EXERCISE REQUIREMENTS: Copy out the lines beginning at the one with "Opiniones de nuestros clientes" and ending at the last line of the data, both included; pictures stay out.

Page-level text extractions:

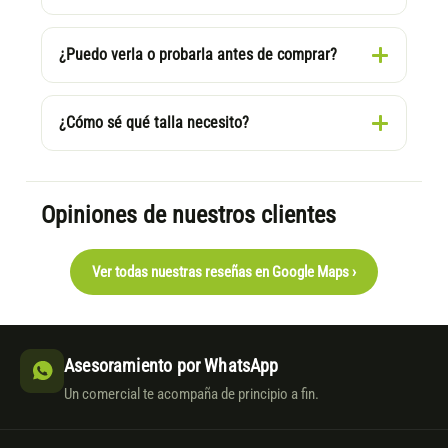
¿Puedo verla o probarla antes de comprar?
¿Cómo sé qué talla necesito?
Opiniones de nuestros clientes
Ver todas nuestras reseñas en Google Maps ›
Asesoramiento por WhatsApp
Un comercial te acompaña de principio a fin.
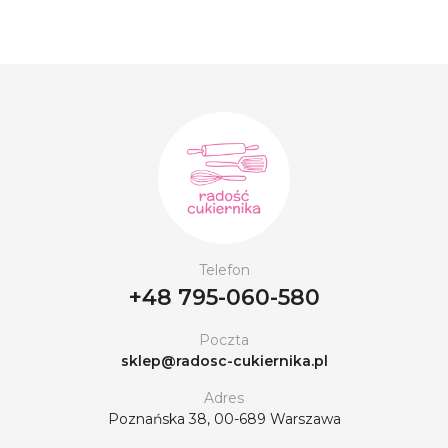
Telefon
+48 795-060-580
Poczta
sklep@radosc-cukiernika.pl
Adres
Poznańska 38, 00-689 Warszawa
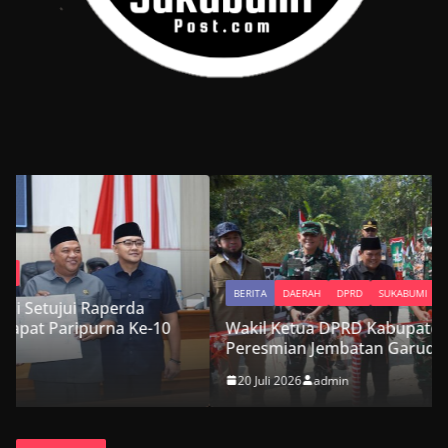
BERITA
DAERAH
DPRD
SUKABUMI
Wakil Ketua DPRD Kabupaten Sukabumi Hadiri
Peresmian Jembatan Garuda Suci di Cikembar
20 Juli 2026
admin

WRITTEN RESPONSE:
Opiniones de nuestros clientes
Ver todas nuestras reseñas en Google Maps ›
Asesoramiento por WhatsApp
Un comercial te acompaña de principio a fin.
Telefon
+48 795-060-580
Poczta
sklep@radosc-cukiernika.pl
Adres
Poznańska 38, 00-689 Warszawa
BERITA
DAERAH
DPRD
SUKABUMI
Wakil Ketua DPRD Kabupaten Sukabumi Hadiri
Peresmian Jembatan Garuda Suci di Cikembar
20 Juli 2026
admin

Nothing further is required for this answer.